Impeached Brazilian President: ‘I Am a Victim of a Judicial and Political Farce’

Brazilian President Dilma Rousseff will not be presiding over this year’s Summer Olympics. The nation’s Senate has voted to impeach her, and as of Thursday morning, she is no longer in power, replaced by Vice President Michel Temer.

Rousseff announced her ouster by the hands of the Senate this morning in a fiery speech in which she condemned those responsible for impeaching her of trying to place Brazil in a “state of permanent instability” and “tak[ing] by force what they could not take at the polls.” Walking out to her speech at 11 a.m. local time to chants of “Dilma, Warrior, the Brazilian People” (“Dilma, Guerrera, La Patria Brasilera”) – a homage to her time as a leftist guerrilla in the late 1960s and ’70s – she announced that she would be removed from power and urged Brazilians to rise up against the “injustice” facing her.

“Since I was elected, an unsatisfied part of the opposition began to conspire openly for my impeachment,” she told the audience, repeatedly calling the impeachment “fraudulent” and an “intense sabotage.”

“I did not commit a crime of responsibility, I do not have mystery [offshore] accounts, I never received bribes,” she insisted. “I did not commit crimes.

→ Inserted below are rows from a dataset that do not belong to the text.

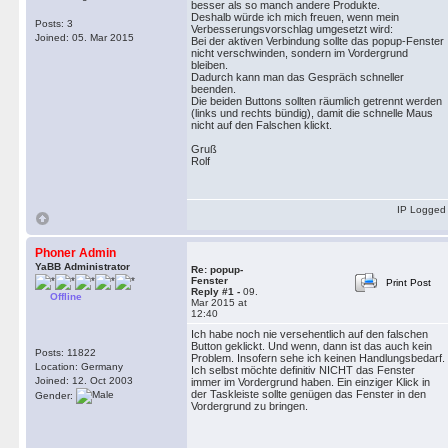
besser als so manch andere Produkte.
Deshalb würde ich mich freuen, wenn mein
Posts: 3
Verbesserungsvorschlag umgesetzt wird:
Joined: 05. Mar 2015
Bei der aktiven Verbindung sollte das popup-Fenster
nicht verschwinden, sondern im Vordergrund
bleiben.
Dadurch kann man das Gespräch schneller
beenden.
Die beiden Buttons sollten räumlich getrennt werden
(links und rechts bündig), damit die schnelle Maus
nicht auf den Falschen klickt.
Gruß
Rolf
IP Logged
Phoner Admin
YaBB Administrator
Re: popup-
Fenster
Print Post
Reply #1 -
09.
Offline
Mar 2015 at
12:40
Ich habe noch nie versehentlich auf den falschen
Button geklickt. Und wenn, dann ist das auch kein
Posts: 11822
Problem. Insofern sehe ich keinen Handlungsbedarf.
Location: Germany
Ich selbst möchte definitiv NICHT das Fenster
Joined: 12. Oct 2003
immer im Vordergrund haben. Ein einziger Klick in
der Taskleiste sollte genügen das Fenster in den
Gender:
Vordergrund zu bringen.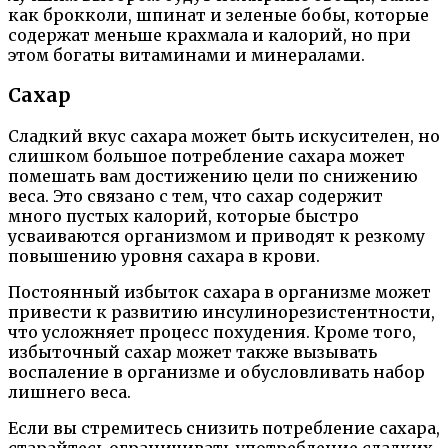
как брокколи, шпинат и зеленые бобы, которые
содержат меньше крахмала и калорий, но при
этом богаты витаминами и минералами.
Сахар
Сладкий вкус сахара может быть искусителен, но
слишком большое потребление сахара может
помешать вам достижению цели по снижению
веса. Это связано с тем, что сахар содержит
много пустых калорий, которые быстро
усваиваются организмом и приводят к резкому
повышению уровня сахара в крови.
Постоянный избыток сахара в организме может
привести к развитию инсулинорезистентности,
что усложняет процесс похудения. Кроме того,
избыточный сахар может также вызывать
воспаление в организме и обусловливать набор
лишнего веса.
Если вы стремитесь снизить потребление сахара,
старайтесь ограничивать употребление сладких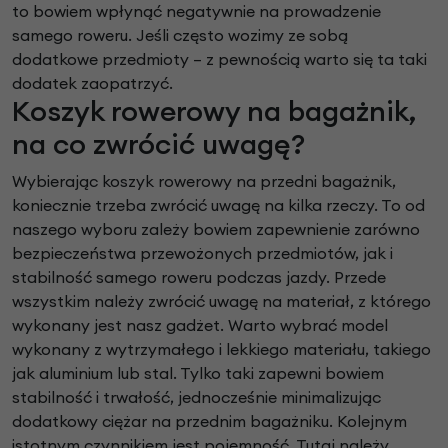
to bowiem wpłynąć negatywnie na prowadzenie
samego roweru. Jeśli często wozimy ze sobą
dodatkowe przedmioty – z pewnością warto się ta taki
dodatek zaopatrzyć.
Koszyk rowerowy na bagażnik,
na co zwrócić uwagę?
Wybierając koszyk rowerowy na przedni bagażnik,
koniecznie trzeba zwrócić uwagę na kilka rzeczy. To od
naszego wyboru zależy bowiem zapewnienie zarówno
bezpieczeństwa przewożonych przedmiotów, jak i
stabilność samego roweru podczas jazdy. Przede
wszystkim należy zwrócić uwagę na materiał, z którego
wykonany jest nasz gadżet. Warto wybrać model
wykonany z wytrzymałego i lekkiego materiału, takiego
jak aluminium lub stal. Tylko taki zapewni bowiem
stabilność i trwałość, jednocześnie minimalizując
dodatkowy ciężar na przednim bagażniku. Kolejnym
istotnym czynnikiem jest pojemność. Tutaj należy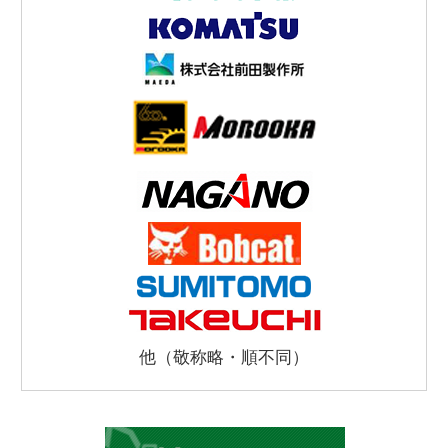
他（敬称略・順不同）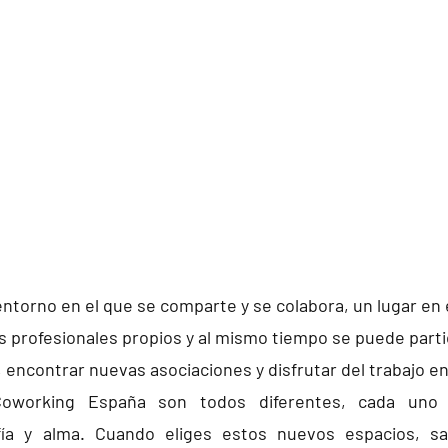
ntorno en el que se comparte y se colabora, un lugar en 
s profesionales propios y al mismo tiempo se puede parti
 encontrar nuevas asociaciones y disfrutar del trabajo 
oworking España son todos diferentes, cada uno 
ofía y alma. Cuando eliges estos nuevos espacios, s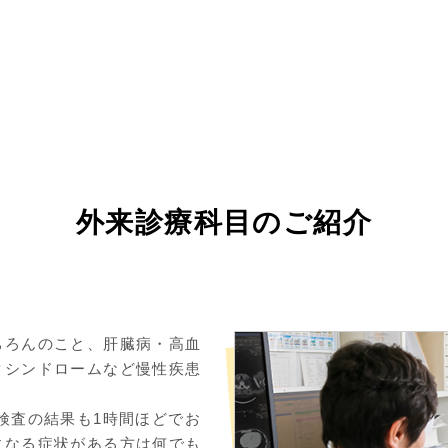
外来診療科目のご紹介
ちろんのこと、肝臓病・高血
クシンドロームなど慢性疾患
検査の結果も1時間ほどでお
になる症状がある方は何でも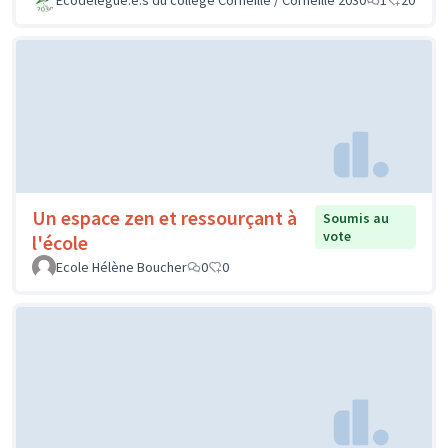
Un espace zen et ressourçant à
Soumis au
vote
l'école
Ecole Hélène Boucher
0
0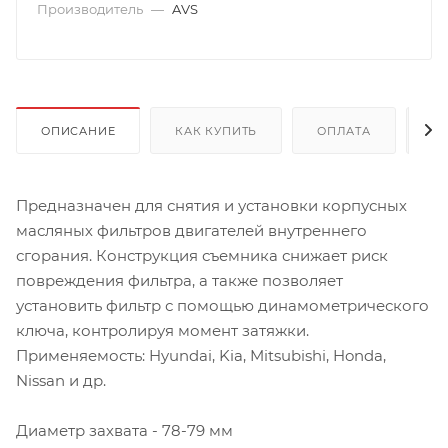
Производитель
—
AVS
ОПИСАНИЕ
КАК КУПИТЬ
ОПЛАТА
Д
Предназначен для снятия и установки корпусных
масляных фильтров двигателей внутреннего
сгорания. Конструкция съемника снижает риск
повреждения фильтра, а также позволяет
установить фильтр с помощью динамометрического
ключа, контролируя момент затяжки.
Применяемость: Hyundai, Kia, Mitsubishi, Honda,
Nissan и др.
Диаметр захвата - 78-79 мм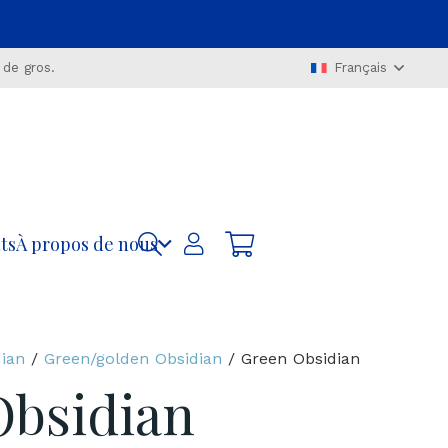
 de gros.
Français
ts
À propos de nous
ian
/
Green/golden Obsidian
/ Green Obsidian
Obsidian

I am being tried unjustly.”

“There is no greater crime than to condemn an innocent,” she added, repeating to applause that she was “proud of being Brazil’s first female president” and of the social programs her government implemented, such as raising the minimum wage and providing more student loans to the poor. “By removing my government, they want to impede the execution of programs that were chosen by the majority of 54 million Brazilians,” she insisted.

After repeatedly condemning the legislators responsible for voting for her coup, Rousseff turned her attention to her supporters listening. “The biggest risk facing the country is to be directed by an unelected government, a government that will not have the mandate to implement solutions for the challenges facing Brazil; a government that can be tempted to repress those who protest against them,” she warned. “There are millions …  in defense of democracy in our nation. I know, and many here know – overall our people know – that our story is full of struggle and it is always worth struggling for democracy.”

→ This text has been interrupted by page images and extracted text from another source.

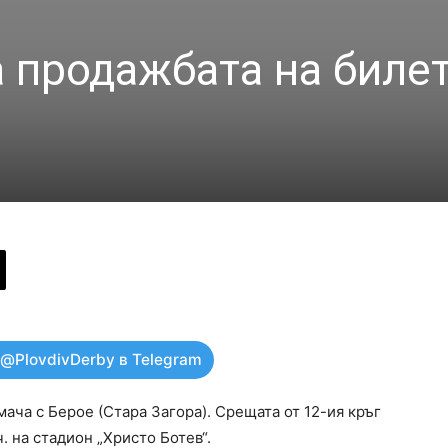
а продажбата на билет
 @PlovdivDerby в Telegram
мача с Берое (Стара Загора). Срещата от 12-ия кръг
ч. на стадион „Христо Ботев“.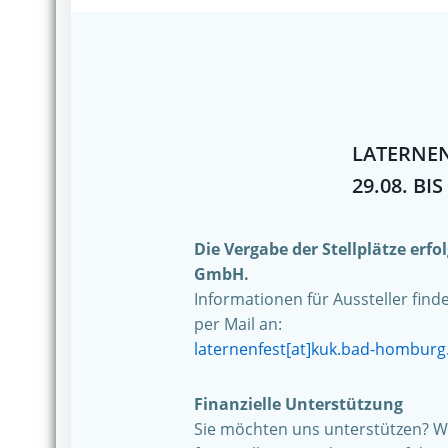
LATERNEN
29.08. BIS
Die Vergabe der Stellplätze erf
GmbH.
Informationen für Aussteller find
per Mail an:
laternenfest[at]kuk.bad-homburg
Finanzielle Unterstützung
Sie möchten uns unterstützen? Wi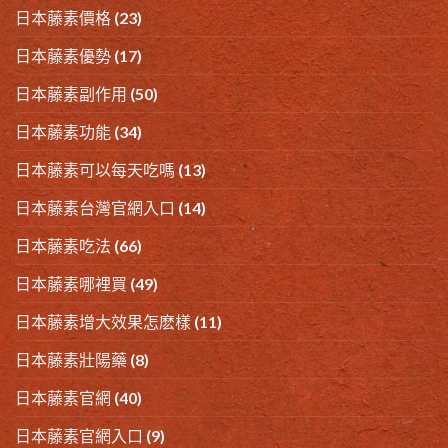
日本藤素價格
(23)
日本藤素優勢
(17)
日本藤素副作用
(50)
日本藤素功能
(34)
日本藤素可以每天吃嗎
(13)
日本藤素台灣官網入口
(14)
日本藤素吃法
(66)
日本藤素哪裡買
(49)
日本藤素增大效果怎麽樣
(11)
日本藤素壯陽藥
(8)
日本藤素官網
(40)
日本藤素官網入口
(9)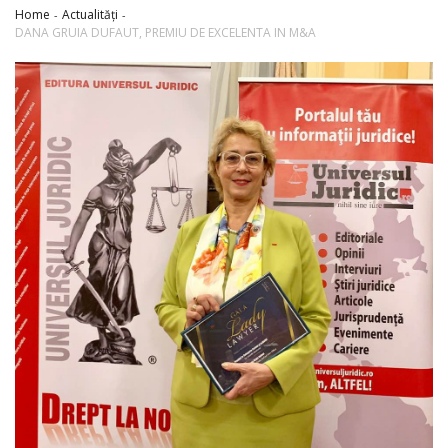
Home
Actualități
DANA GRUIA DUFAUT, PREMIU DE EXCELENTA IN M&A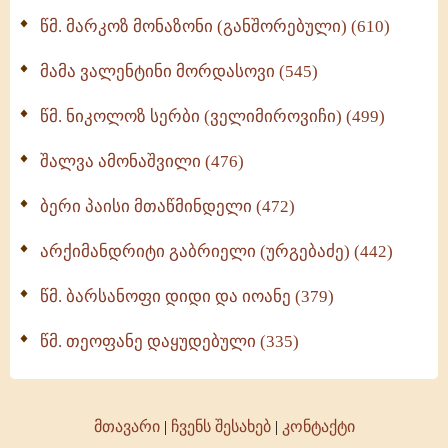
ოთხი ასეული თავი სიყვარულის შესახებ (259)
წმ. მარკოზ მონაზონი (განშორებული) (610)
მამა ვალენტინი მორდასოვი (545)
წმ. ნიკოლოზ სერბი (ველიმიროვიჩი) (499)
შალვა ამონაშვილი (476)
ბერი პაისი მთაწმინდელი (472)
არქიმანდრიტი გაბრიელი (ურგებაძე) (442)
წმ. ბარსანოფი დიდი და იოანე (379)
წმ. თეოფანე დაყუდებული (335)
მთავარი
|
ჩვენს შესახებ
|
კონტაქტი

“I never thought it would be necessary to fight against a coup in my country again,” she lamented.

Rousseff was notified of her removal from power by the Senate shortly before the speech. Vice President Michel Temer is now the head of state of Brazil, and will be for the next 180 days. He will be permanently given the position if the impeachment trial in the Senate finds Rousseff guilty.

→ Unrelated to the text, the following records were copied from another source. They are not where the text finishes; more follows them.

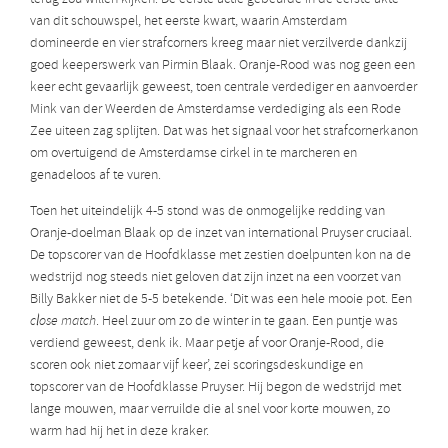
van dit schouwspel, het eerste kwart, waarin Amsterdam
domineerde en vier strafcorners kreeg maar niet verzilverde dankzij
goed keeperswerk van Pirmin Blaak. Oranje-Rood was nog geen een
keer echt gevaarlijk geweest, toen centrale verdediger en aanvoerder
Mink van der Weerden de Amsterdamse verdediging als een Rode
Zee uiteen zag splijten. Dat was het signaal voor het strafcornerkanon
om overtuigend de Amsterdamse cirkel in te marcheren en
genadeloos af te vuren.
Toen het uiteindelijk 4-5 stond was de onmogelijke redding van
Oranje-doelman Blaak op de inzet van international Pruyser cruciaal.
De topscorer van de Hoofdklasse met zestien doelpunten kon na de
wedstrijd nog steeds niet geloven dat zijn inzet na een voorzet van
Billy Bakker niet de 5-5 betekende. ‘Dit was een hele mooie pot. Een
close
match
. Heel zuur om zo de winter in te gaan. Een puntje was
verdiend geweest, denk ik. Maar petje af voor Oranje-Rood, die
scoren ook niet zomaar vijf keer’, zei scoringsdeskundige en
topscorer van de Hoofdklasse Pruyser. Hij begon de wedstrijd met
lange mouwen, maar verruilde die al snel voor korte mouwen, zo
warm had hij het in deze kraker.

Rousseff is facing charges of taking out massive loans to manipulate the appearance of the Brazilian economy, making it seem more robust than it actually was, to attract foreign investors. Her repeated assertions of not having any offshore accounts or taking bribes were not-so-veiled barbs at senior ranking members of the House, including recently-ousted former Speaker Eduardo Cunha, who stands accused of taking bribes from major corporations in a corruption investigation known as “Operation Car Wash.” The operation, which ran during the tenure of Rousseff’s predecessor, Luiz Inácio Lula da Silva, consisted of politicians using the state-run oil company Petrobras as a source of billions of dollars in bribes and laundered money.

While Rousseff has not personally been implicated in the scandal, there is evidence she attempted to shield Lula from an investigation that found he had used illicit money to buy beachfront property. Shortly after the announcement of an investigation into Lula, Rousseff appointed him her chief of staff, granting him executive immunity from prosecution. The public reaction to her potential involvement in Operation Car Wash was to organize mass peaceful protests attracting more than three million people.

With Rousseff out, Lula is also out of his position in the presidential palace. It is unclear how the investigation into his role in the scheme will proceed following her removal.

Rousseff has previously asserted that her impeachment was a product of her gender and compared the process to the persecution of Jewish Europeans by Nazi Germany. She is the first president removed by impeachment in Brazil since Fernando Collor de Mello in 1992. He is currently a senator and voted in favor of impeaching Rousseff.